The folks at Devils Postpile National Monument in the eastern Sierra deal with the human-dog-bear interface constantly, as I could see when visiting there in October. In order to protect their bears from having to be killed by the state, all dogs in the Monument area have to be leashed. As the poster states, “Bears are intelligent, curious, strong, and hungry.” On October 1, I saw plenty of dogs on the easy trail to the Devils Postpile and famous Rainbow Falls, and every single one was securely on a leash, and many were muzzled.

Humans’ beloved canines need to be protected from rattlesnakes, bears, ticks, and other dangerous wilderness organisms, just as our wonderful black bears need protection from humans’ excited and passive-aggressive dogs.

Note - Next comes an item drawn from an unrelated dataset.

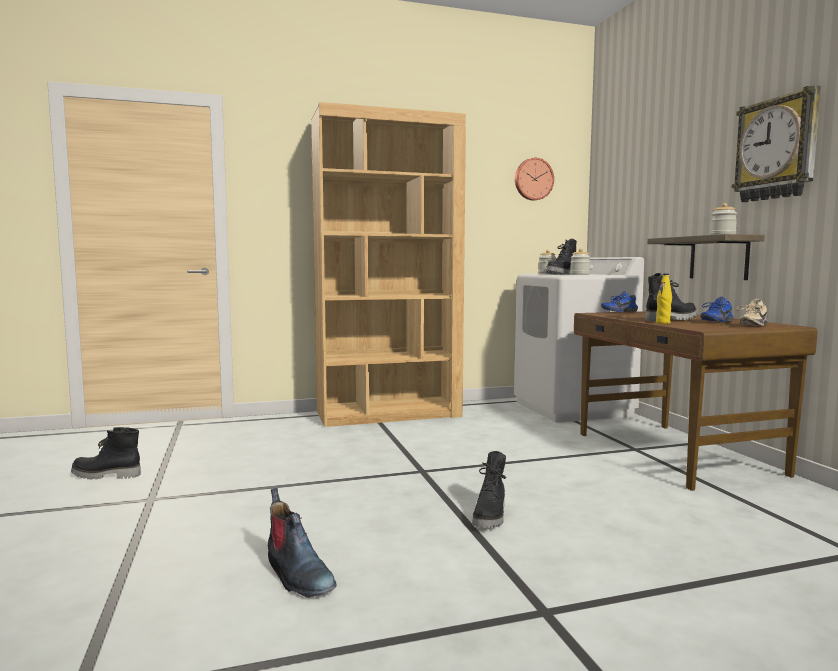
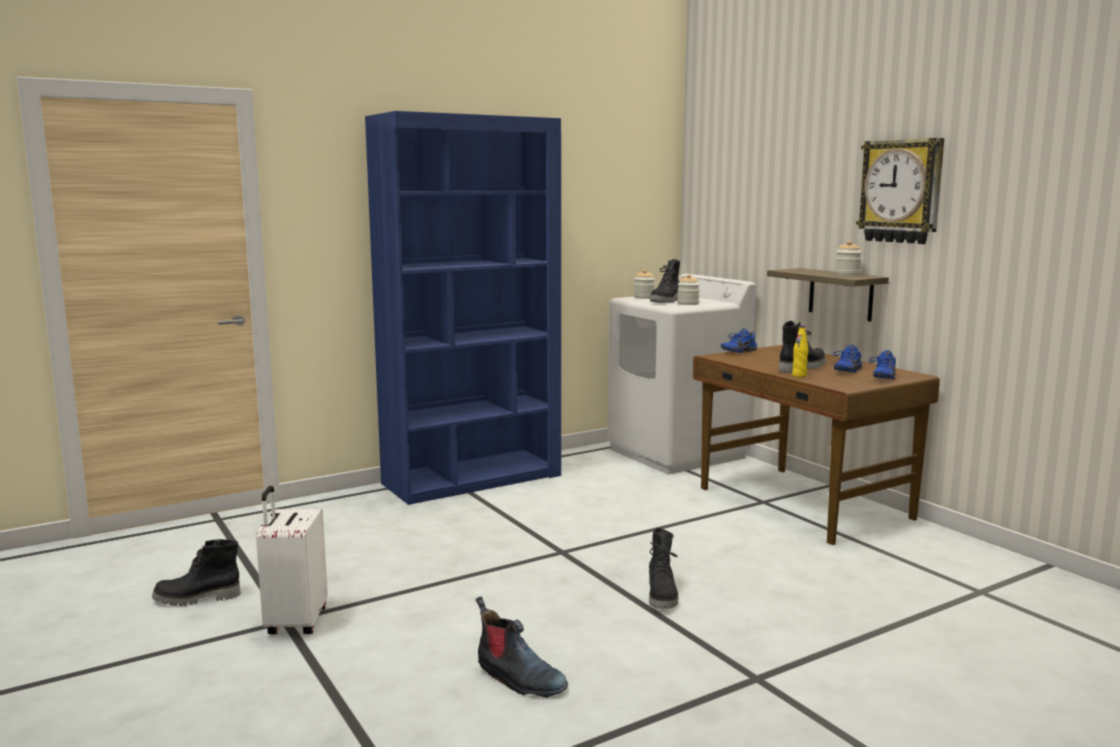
camera: 15 degrees left, 5 degrees up
(156, 501) = (295, 622): none -> white suitcase
(389, 414) = (473, 479): brown bookcase -> blue bookcase
(533, 179) = (622, 181): wall clock -> none
(751, 326) = (882, 377): beige shoe -> blue shoe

Just as there are no “bad” children (only bad parents), there are no “bad” dogs, although there are many canine owners who unthinkingly bring their domesticated dogs into the wild habitat and range of resident California black bears. There are wilderness zones near San Francisco, for example, where no dogs are allowed at all in order to protect the natural environment, including state parks like Portola, Henry Cowell, and the famous Big Basin Redwoods Park.

It really is up to us to maintain a wild and healthy black bear population as well as protect our pets. We need to leash our dogs whenever hiking along the near-wilderness edges of cities like Santa Barbara and Carpinteria. “Voice control” will not suffice in most emergencies involving your dog and a bear.